BERITA
Dokumen Rahasia AS Tragedi 1965, Sukarno dan Soeharto
Dokumen kabel diplomatik Amerika Serikat soal tragedi pasca 1965 di antara berisi upaya menjatuhkan Presiden Sukarno
AUTHOR / Rony Sitanggang
KBR, Jakarta- Lembaga riset
nonpemerintah National Security Archive Amerika Serikat Selasa lalu membuka dokumen
rahasia yang mereka miliki terkait tragedi 65. Dalam laporan Kedutaan Besar Amerika Serikat di Jakarta dari tahun 1964 hingga 1968, nama penguasa orde baru Soeharto (tertulis di dokumen sebagai Suharto) muncul belasan kali. Dari mulai laporan yang menyebutkan keterlibatannya dalam pembunuhan massal sampai pengambil alihan kekuasaan dari Sukarno.

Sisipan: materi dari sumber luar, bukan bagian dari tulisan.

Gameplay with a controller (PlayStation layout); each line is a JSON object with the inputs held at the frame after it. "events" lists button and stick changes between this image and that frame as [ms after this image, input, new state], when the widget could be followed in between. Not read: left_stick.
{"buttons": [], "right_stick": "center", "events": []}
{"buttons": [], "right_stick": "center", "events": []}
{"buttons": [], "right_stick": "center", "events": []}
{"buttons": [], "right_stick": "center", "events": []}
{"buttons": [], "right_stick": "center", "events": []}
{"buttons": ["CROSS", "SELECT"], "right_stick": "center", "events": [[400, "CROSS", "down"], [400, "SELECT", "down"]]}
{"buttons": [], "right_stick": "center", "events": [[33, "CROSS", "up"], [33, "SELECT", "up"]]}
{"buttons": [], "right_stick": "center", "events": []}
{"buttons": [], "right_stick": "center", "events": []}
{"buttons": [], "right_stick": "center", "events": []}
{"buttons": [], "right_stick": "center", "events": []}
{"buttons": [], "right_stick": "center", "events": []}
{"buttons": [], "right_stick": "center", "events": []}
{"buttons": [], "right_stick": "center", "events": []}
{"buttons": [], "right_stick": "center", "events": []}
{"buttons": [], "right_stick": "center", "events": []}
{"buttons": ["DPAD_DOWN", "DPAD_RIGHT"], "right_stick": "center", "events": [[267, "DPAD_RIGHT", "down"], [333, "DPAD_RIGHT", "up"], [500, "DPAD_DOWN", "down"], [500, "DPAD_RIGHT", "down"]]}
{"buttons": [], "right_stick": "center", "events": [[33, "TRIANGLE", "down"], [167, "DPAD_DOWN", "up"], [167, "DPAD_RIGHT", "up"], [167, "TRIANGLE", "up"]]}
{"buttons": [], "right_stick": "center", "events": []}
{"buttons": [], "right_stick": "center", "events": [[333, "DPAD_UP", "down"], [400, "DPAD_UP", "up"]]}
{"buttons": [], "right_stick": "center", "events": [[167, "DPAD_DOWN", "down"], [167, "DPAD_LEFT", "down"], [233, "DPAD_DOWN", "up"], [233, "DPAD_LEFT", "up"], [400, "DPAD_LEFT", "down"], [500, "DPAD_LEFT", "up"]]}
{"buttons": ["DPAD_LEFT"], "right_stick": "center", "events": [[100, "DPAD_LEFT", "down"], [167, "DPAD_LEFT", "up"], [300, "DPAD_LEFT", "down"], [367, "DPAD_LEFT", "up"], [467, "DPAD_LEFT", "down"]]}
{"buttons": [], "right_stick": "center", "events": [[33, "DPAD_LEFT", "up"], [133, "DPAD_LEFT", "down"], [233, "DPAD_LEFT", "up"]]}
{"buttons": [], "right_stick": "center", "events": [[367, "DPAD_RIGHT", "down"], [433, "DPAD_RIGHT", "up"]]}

Dalam telegram rahasia bertanggal 12 Oktober 1965 --hanya beberapa hari setelah peristiwa penculikan dan pembunuhan para jenderal angkatan darat pada 30 September 1965-- sudah muncul keinginan untuk menggulingkan Presiden Sukarno. Dalam dokumen itu Duta besar AS untuk Indonesia Marshall Green melaporkan kalau Tentara Indonesia tengah mempertimbangkan mendongkel Sukarno. Green menyebut adanya tentara yang mendekati kedutaan negara-negara barat untuk mendapat dukungan. Tindakan ini dilakukan lantaran tak puas dengan tindakan Sukarno yang menghentikan upaya tentara menyingkirkan PKI yang dituding terlibat dalam gerakan 30 September.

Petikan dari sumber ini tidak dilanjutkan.